The crazy thing is the giant scale of this film, which is enormous for any movie, so much bigger. The only way it works is from an emotional intimate point-of-view. It has all the things that drive me to do something, an emotional core, as Andy, Rupert and Weta did on “Rise”: How do you become an ape? How emotional it is, the emotional intimacy.
It’s a huge adjustment. It’s not only on a scale for me that is obviously larger than anything I’ve done, but huge for any film in this particular way: this is the first movie at this level to do native 3-D on an enormous canvas and mo-cap that is 95 % shot on location. The mo-cap shooting on the first movie was done really on the stage. It’s enormous do this in a naturalistic space. And it’s an exciting learning curve.
Do you expand on the ape world?
The apes story is a through-the-looking-glass way of looking at what we are. By what’s going on in the internal lives of the apes we are exploring ourselves, our impulses, our society. So much is roiling inside Caesar. He has a rational side separate from the apes, they’re all instinct. We are seeing how Caesar becomes this leader.
You’re working with Weta’s Letteri?
Weta’s Dan Lemmon was the supervisor on the last one. Joe Letteri and all those guys are very excited. It’s cool because Michael Seresin is shooting; I chose him because I wanted the lighting look to be very real. I want it to feel as if we’re making an epic film, very grounded, we’re lighting with real light, so the effects that are so amazing in “Rise”and “Avatar” we’re putting in this environment. Making the effects emotional in real life increases the illusion. But it’s a complicated thing to take these crazy digital cameras in these crazy locations.
The stuff is looking really rough in blocking passes. We’re going through different cuts, going in and editing on weekends, turning over sequences, going to Weta to talk about what’s in.
Does Serkis have a special method for doing mo-cap performing that could be communicated to other actors?
Andy is a great actor, it comes down to that. The first thing I did, I wanted the VFX people to take me through all the footage on the last movie before and after of Andy so I could understand what he was doing. I was so impressed, we all know he’s a genius. I wanted to get under the hood, and they showed some minutes in scenes with even more going on, I’m hoping to pull those things out.

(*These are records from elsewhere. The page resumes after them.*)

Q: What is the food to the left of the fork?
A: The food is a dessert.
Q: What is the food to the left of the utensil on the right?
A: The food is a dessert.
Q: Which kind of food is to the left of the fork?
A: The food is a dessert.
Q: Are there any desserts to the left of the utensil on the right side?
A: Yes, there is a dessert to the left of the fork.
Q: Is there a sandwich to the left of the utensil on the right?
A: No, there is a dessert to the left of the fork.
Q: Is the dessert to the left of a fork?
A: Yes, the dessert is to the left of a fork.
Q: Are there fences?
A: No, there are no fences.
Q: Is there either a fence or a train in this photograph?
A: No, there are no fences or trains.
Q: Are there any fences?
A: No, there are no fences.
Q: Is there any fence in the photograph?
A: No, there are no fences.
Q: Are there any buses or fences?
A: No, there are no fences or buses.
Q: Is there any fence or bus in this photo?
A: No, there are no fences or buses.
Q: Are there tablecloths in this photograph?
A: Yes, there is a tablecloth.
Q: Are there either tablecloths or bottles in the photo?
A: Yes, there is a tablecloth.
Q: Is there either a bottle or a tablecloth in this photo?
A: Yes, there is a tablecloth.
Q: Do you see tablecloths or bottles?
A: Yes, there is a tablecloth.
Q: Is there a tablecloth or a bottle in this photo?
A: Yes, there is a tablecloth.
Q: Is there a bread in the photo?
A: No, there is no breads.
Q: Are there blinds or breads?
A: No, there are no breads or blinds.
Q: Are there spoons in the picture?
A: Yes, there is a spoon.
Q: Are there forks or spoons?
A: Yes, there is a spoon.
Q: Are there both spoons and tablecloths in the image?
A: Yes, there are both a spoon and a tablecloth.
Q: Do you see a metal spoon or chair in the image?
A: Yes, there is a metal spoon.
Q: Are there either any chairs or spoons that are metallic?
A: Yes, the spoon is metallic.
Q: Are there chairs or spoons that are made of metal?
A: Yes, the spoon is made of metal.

Is he acting in a larger bigger way?
What’s great about the best mo-cap is the authentic emotional performance. I’ve worked with Kodi for years, he was going through this emotional scene, going through the beats talking through it, and at the end of rehearsal I looked at Andy. Throughout the scene, he’s been crying in the rehearsal, tears his eyes. He works inside out, that is the key to what he does, and to all the mo-cap.
Toby plays Koba in the film, another strong internal performance, and Terry Notary is a Cirque du Soleil actor who trains all the actors to move like apes. Their emotional life is grounded and internal, there’s nothing put on about that. They act physically like actors, they’re not thinking about acting like apes. When you watch them, what’s exciting is actors in grey suits with cameras on their faces and dots all over their bodies. My biggest concern is that the actors’ emotional life comes through, the exciting part is seeing that it’s no different to explore all that through the motion capture stuff.
How else do you advance this movie over the last one?
In the last movie there were a lot of things the apes couldn’t do as performers, physically, so they animated them. It’s amazing but some of that stuff isn’t totally believable. You accept it. One of the things in the pursuit to make this as realistic as possible in addition to going on location in the light for a higher level of realism, is to see the movement of the ape stunt performers, not animated. The stunt performers trained themselves to move like apes. What they are performing is all real and when you see it translated it will not look animated.
And I wanted to make sure to bring to the human characters the same level of emotional depth as the apes. I can’t give too much away, I’m hiding a little bit. I’m going back to shooting apes climbing trees in the woods.